Fix $m\in\mathcal M$. Since $A:\Omega\to\mathcal A$ is countable-valued, the events $\{A=a'\}$, indexed by $a'\in\mathcal A$, form a countable measurable partition of $\Omega$. Therefore
\begin{align*}
\mathbb P(Y_m\in B)
=
\sum_{a'\in\mathcal A}\mathbb P(Y_m\in B,A=a').
\end{align*}
For a treatment value $a'$ with $\mathbb P(A=a')>0$, the definition of conditional probability gives
\begin{align*}
\mathbb P(Y_m\in B,A=a')
=
\mathbb P(Y_m\in B\mid A=a')\mathbb P(A=a').
\end{align*}
If $\mathbb P(A=a')=0$, then $\mathbb P(Y_m\in B,A=a')=0$, so the corresponding term contributes zero. Thus
\begin{align*}
\mathbb P(Y_m\in B)
=
\sum_{a'\in\mathcal A}\mathbb P(Y_m\in B\mid A=a')\mathbb P(A=a').
\end{align*}
Now assume $\mathbb P(M=m\mid A=a)>0$, since only such mediator values appear in the final outer sum. Take a treatment value $a'$ with $\mathbb P(A=a')>0$. The positivity assumption gives
\begin{align*}
\mathbb P(M=m,A=a')>0.
\end{align*}
This guarantees that the conditional law given both $M=m$ and $A=a'$ is defined. Mediator-outcome exchangeability within treatment strata says that, conditional on $A=a'$, the potential outcome $Y_m$ has the same conditional law after additionally conditioning on $M=m$. Therefore
\begin{align*}
\mathbb P(Y_m\in B\mid A=a')
=
\mathbb P(Y_m\in B\mid M=m,A=a').
\end{align*}
Finally, outcome consistency converts the potential outcome into the observed outcome in the stratum where the observed mediator actually equals $m$. On the event $\{M=m\}$, we have $Y=Y_m$ almost surely. Since $\{M=m,A=a'\}\subseteq\{M=m\}$, this gives
\begin{align*}
\mathbb P(Y_m\in B\mid M=m,A=a')
=
\mathbb P(Y\in B\mid M=m,A=a').
\end{align*}
Substituting this identified conditional probability into the expansion over the positive-probability treatment strata yields
\begin{align*}
\mathbb P(Y_m\in B)
=
\sum_{a'\in\mathcal A:\,\mathbb P(A=a')>0}\mathbb P(Y\in B\mid M=m,A=a')\mathbb P(A=a').
\end{align*}
If $\mathbb P(M=m\mid A=a)=0$, then this mediator value is omitted from the final outer sum, so no conditional probability on unsupported refined strata is required.
[/guided]
[/step]
[step:Substitute the identified mediator and outcome components]

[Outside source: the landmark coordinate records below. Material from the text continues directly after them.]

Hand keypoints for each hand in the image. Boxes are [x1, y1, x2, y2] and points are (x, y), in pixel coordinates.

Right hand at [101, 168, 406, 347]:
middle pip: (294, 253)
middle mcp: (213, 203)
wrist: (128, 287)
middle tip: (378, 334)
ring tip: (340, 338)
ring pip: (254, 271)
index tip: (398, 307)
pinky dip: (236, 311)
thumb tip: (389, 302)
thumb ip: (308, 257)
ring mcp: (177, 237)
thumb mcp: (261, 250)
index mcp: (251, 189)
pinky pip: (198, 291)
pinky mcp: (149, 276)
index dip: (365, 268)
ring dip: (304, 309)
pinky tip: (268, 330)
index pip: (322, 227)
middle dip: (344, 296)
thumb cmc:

From the factorization step and the omission of zero outer coefficients,
\begin{align*}
\mathbb P(Y_a\in B)
=
\sum_{m\in\mathcal M:\,\mathbb P(M=m\mid A=a)>0}\mathbb P(Y_m\in B)\mathbb P(M_a=m).
\end{align*}
Using the mediator identification
\begin{align*}
\mathbb P(M_a=m)
=
\mathbb P(M=m\mid A=a)
\end{align*}
and the outcome identification, valid for $m$ with $\mathbb P(M=m\mid A=a)>0$,
\begin{align*}
\mathbb P(Y_m\in B)
=
\sum_{a'\in\mathcal A:\,\mathbb P(A=a')>0}\mathbb P(Y\in B\mid M=m,A=a')\mathbb P(A=a'),
\end{align*}
we obtain
\begin{align*}
\mathbb P(Y_a\in B)
=
\sum_{m\in\mathcal M:\,\mathbb P(M=m\mid A=a)>0}\mathbb P(M=m\mid A=a)
\sum_{a'\in\mathcal A:\,\mathbb P(A=a')>0}\mathbb P(Y\in B\mid M=m,A=a')\mathbb P(A=a').
\end{align*}
This is the asserted front-door formula under the stated conditional exchangeability, consistency, composition, and positivity assumptions.
[guided]
We start from the factorized counterfactual expression
\begin{align*}
\mathbb P(Y_a\in B)
=
\sum_{m\in\mathcal M}\mathbb P(Y_m\in B)\mathbb P(M_a=m).
\end{align*}
The mediator-identification step gives
\begin{align*}
\mathbb P(M_a=m)
=
\mathbb P(M=m\mid A=a).
\end{align*}
Therefore all mediator values with $\mathbb P(M=m\mid A=a)=0$ contribute zero to the sum and may be omitted. For each remaining mediator value, the outcome-identification step gives
\begin{align*}
\mathbb P(Y_m\in B)
=
\sum_{a'\in\mathcal A:\,\mathbb P(A=a')>0}\mathbb P(Y\in B\mid M=m,A=a')\mathbb P(A=a').
\end{align*}
Substituting these two identified components into the factorized expression yields
\begin{align*}
\mathbb P(Y_a\in B)
=
\sum_{m\in\mathcal M:\,\mathbb P(M=m\mid A=a)>0}\mathbb P(M=m\mid A=a)
\sum_{a'\in\mathcal A:\,\mathbb P(A=a')>0}\mathbb P(Y\in B\mid M=m,A=a')\mathbb P(A=a').
\end{align*}
The restrictions on the sums are exactly the support conditions needed for the conditional probabilities in the displayed expression to be defined.
[/guided]
[/step]